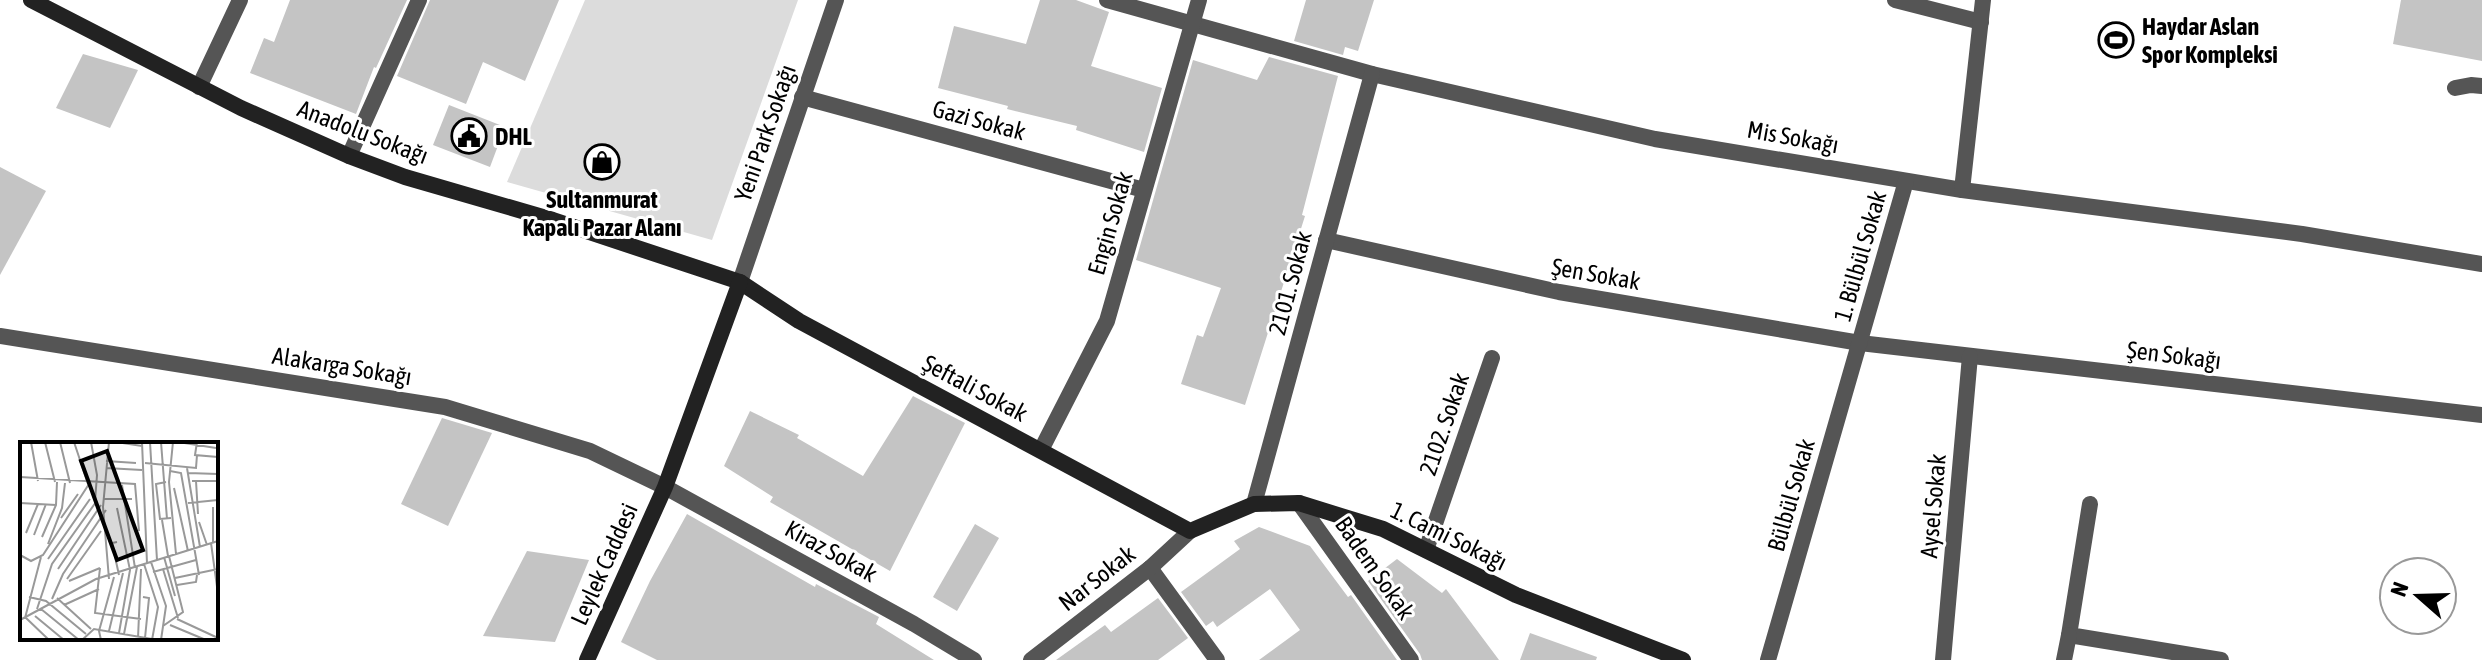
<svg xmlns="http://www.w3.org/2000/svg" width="2482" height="660" font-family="'Asap Condensed',sans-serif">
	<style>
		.green { fill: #dcdcdc }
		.building { fill: #c4c4c4 }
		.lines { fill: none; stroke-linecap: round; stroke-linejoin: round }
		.lane { stroke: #555; stroke-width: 16 }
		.street { stroke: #555; stroke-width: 16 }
		.secondary { stroke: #222; stroke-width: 16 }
		.labels { text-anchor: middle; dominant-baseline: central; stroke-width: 6; stroke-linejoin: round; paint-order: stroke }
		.poi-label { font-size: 24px; font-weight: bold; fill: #000; stroke: #fff; text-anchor: start }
		.street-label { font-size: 24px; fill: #000; stroke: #fff }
		.inset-road { fill: none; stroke: #999; stroke-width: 2 }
		.view { fill: #000; fill-opacity: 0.15; stroke: #000; stroke-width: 4 }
		.inset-edge { fill: none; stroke: #000; stroke-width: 4 }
	</style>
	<rect width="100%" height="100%" fill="#fff"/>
	<path class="green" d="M585 0H798L712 240 507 182Z"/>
	<g class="building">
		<path d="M290 0H407L376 68 374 67 356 114 250 73 264 38 274 42Z"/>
		<path d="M430 0H559L525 81 483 62 466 104 397 76Z"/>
		<path d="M1040 0H1076L1109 12 1091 66 1162 88 1144 152 1076 130 1077 126 1007 109 1008 106 938 88 954 26 1026 44Z"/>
		<path d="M1306 0H1374L1358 51 1345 47 1343 55 1294 41Z"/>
		<path d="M2401 0H2482V61L2393 44Z"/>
		<path d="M83 54 138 70 110 128 56 108Z"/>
		<path d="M1269 57 1338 76 1302 215 1305 216 1245 405 1181 384 1197 335 1203 337 1221 288 1136 260 1193 60 1257 80Z"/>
		<path d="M449 105 505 127 490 167 433 145Z"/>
		<path d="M0 167 46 191 0 275Z"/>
		<path d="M913 396 965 423 890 571 770 502 773 497 724 466 750 411 799 435 797 438 863 476Z"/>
		<path d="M442 418 492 433 448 526 401 504Z"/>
		<path d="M687 514 815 587 816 584 879 617 876 624 934 660H657L621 642 650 581Z"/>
		<path d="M975 524 999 538 957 611 933 597Z"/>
		<path d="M1259 527 1310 546 1348 597 1351 595 1397 660H1259L1300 630 1270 589 1217 627 1213 621 1206 626 1181 592 1240 549 1234 541Z"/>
		<path d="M527 551 589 560 555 642 483 636Z"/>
		<path d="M1397 559 1442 593 1446 589 1499 660H1422L1420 654 1368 581Z"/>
		<path d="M1158 598 1188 638 1158 660H1056L1105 625 1111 632Z"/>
		<path d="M1530 633 1597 657 1596 660H1520Z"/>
	</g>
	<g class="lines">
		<path class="lane" d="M2455 88 2471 85 2482 86"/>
		<g class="street">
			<path d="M1107 0 1372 74 1655 139 1962 190 2302 234 2482 264"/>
			<path d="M1895 0 1981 22"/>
			<path d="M199 87 240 0"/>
			<path d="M802 97 1144 190"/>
			<path d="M349 156 419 0"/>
			<path d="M1962 190 1983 0"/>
			<path d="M1326 240 1559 292 1860 343 2482 415"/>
			<path d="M740 282 836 0"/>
			<path d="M0 336 445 407 590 451 665 487 914 624 974 660"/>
			<path d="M1041 450 1107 321 1199 0"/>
			<path d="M1299 503 1411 660"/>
			<path d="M1254 504 1372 74"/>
			<path d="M2090 504 2069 635 2221 660"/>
			<path d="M1426 550 1492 358"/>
			<path d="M1150 568 1217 660"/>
			<path d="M1031 660 1150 568 1190 531"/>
			<path d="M1768 660 1906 181"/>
			<path d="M1943 660 1970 356"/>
			<path d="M2064 660 2069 635"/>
		</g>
		<g class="secondary">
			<path d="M31 0 241 108 349 156 405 177 553 220 740 282 799 321 1190 531 1254 504 1299 503 1383 529 1516 595 1683 660"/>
			<path d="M587 660 665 487 740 282"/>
		</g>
	</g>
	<defs>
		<symbol id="stadium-ring" viewBox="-11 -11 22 22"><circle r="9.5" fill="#fff" stroke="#000" stroke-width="1.5"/><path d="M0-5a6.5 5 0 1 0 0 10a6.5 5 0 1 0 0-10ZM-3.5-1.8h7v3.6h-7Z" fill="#000"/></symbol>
		<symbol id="civic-ring" viewBox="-11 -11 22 22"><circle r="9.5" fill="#fff" stroke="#000" stroke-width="1.5"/><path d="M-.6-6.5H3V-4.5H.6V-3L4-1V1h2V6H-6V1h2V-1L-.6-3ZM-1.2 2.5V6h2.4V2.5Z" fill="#000"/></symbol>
		<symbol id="shop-ring" viewBox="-11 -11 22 22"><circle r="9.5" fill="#fff" stroke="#000" stroke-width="1.5"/><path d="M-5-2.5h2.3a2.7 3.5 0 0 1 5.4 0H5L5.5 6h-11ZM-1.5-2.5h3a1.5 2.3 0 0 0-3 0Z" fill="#000"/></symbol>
	</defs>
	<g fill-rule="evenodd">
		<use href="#stadium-ring" x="2096" y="20" width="40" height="40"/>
		<use href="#civic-ring" x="449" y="116" width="40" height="40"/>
		<use href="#shop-ring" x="582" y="142" width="40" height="40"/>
	</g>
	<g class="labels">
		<g class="poi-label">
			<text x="2142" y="26">Haydar Aslan<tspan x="2142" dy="28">Spor Kompleksi</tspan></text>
			<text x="495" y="136">DHL</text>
			<text x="602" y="199" text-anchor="middle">Sultanmurat<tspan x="602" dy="28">Kapalı Pazar Alanı</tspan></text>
		</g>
		<g class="street-label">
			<text transform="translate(979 120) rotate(15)">Gazi Sokak</text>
			<text transform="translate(363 132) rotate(21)">Anadolu Sokağı</text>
			<text transform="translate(765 133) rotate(-71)">Yeni Park Sokağı</text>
			<text transform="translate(1793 137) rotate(10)">Mis Sokağı</text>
			<text transform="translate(1110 223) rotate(-74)">Engin Sokak</text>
			<text transform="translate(1860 256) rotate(-74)">1. Bülbül Sokak</text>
			<text transform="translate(1596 274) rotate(10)">Şen Sokak</text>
			<text transform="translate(1290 283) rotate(-75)">2101. Sokak</text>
			<text transform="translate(2174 355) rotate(7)">Şen Sokağı</text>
			<text transform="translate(342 366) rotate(9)">Alakarga Sokağı</text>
			<text transform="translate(975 388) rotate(28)">Şeftali Sokak</text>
			<text transform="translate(1444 424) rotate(-71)">2102. Sokak</text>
			<text transform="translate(1791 495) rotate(-74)">Bülbül Sokak</text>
			<text transform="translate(1933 506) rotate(-85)">Aysel Sokak</text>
			<text transform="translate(1449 536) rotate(26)">1. Cami Sokağı</text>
			<text transform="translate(831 551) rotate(29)">Kiraz Sokak</text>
			<text transform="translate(604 564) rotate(-66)">Leylek Caddesi</text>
			<text transform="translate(1375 568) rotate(55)">Badem Sokak</text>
			<text transform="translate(1097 578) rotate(-38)">Nar Sokak</text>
		</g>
	</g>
	<g transform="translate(20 442)">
		<rect width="198" height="198" fill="#fff"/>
		<path class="inset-road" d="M11 0 18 39M25 0 35 40M40 0 50 41M54 0 68 42M71 0 77 33 75 59M96 0 122 4M122 0 127 121M130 0 137 118M141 0 147 77M153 0 149 40 156 112M158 0 196 6M177 0 175 13 198 15M86 19 116 21M125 21 176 26 177 13M86 26 122 28M167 26 180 105M150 29 161 31 179 133M168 31 198 32M0 35 115 42 119 89M172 39H198M176 39 178 72M146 40 136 42 140 77 151 76M102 43 115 126M154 46 168 109M84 57H112M0 61 36 63M168 61 198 58M97 66 110 128 99 191M41 76 58 52M142 78 148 114M179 80 187 103M6 91 18 62M14 93 26 62M22 95 36 63 37 40M97 100 92 101 99 133M191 101 198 152M193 101V65M28 102 42 66 45 41M0 113 11 119 23 113 69 42M144 115 155 154M28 117 70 57M131 120 146 164 141 198M124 122 138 165 132 198M80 126 75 171 121 177M38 127 81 63M143 127 158 176M133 130 176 118M155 136 198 127M47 137 81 89M89 137 83 65 89 0M49 139 80 126M157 143 176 140 177 133M9 155 26 159 66 192M123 155 129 156 125 196M37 156 71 187M32 157 43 132 86 68M44 163 79 147M17 167 32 122 76 60M21 167 59 198M15 174 44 198M5 175 29 198M5 176 21 115M157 177 198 196M0 178 76 137 198 99M150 183 186 198M143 184 163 170 149 114M89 189 103 131M104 192 117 125M118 196 121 127M62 198 74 187 132 197M81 198 79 189 94 135"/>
		<path class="view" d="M87 9 123 108 97 118 61 19Z"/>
		<rect width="198" height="198" class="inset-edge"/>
	</g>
	<g transform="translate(2418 596) rotate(290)"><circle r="38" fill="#ffffff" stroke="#999999" stroke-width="2"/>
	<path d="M0-6L14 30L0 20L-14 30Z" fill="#000000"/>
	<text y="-12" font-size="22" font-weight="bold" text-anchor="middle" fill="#000000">N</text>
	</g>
</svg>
======
Reproduce each line of the data containing the word "lines".

Response to the exercise:
		.lines { fill: none; stroke-linecap: round; stroke-linejoin: round }
	<g class="lines">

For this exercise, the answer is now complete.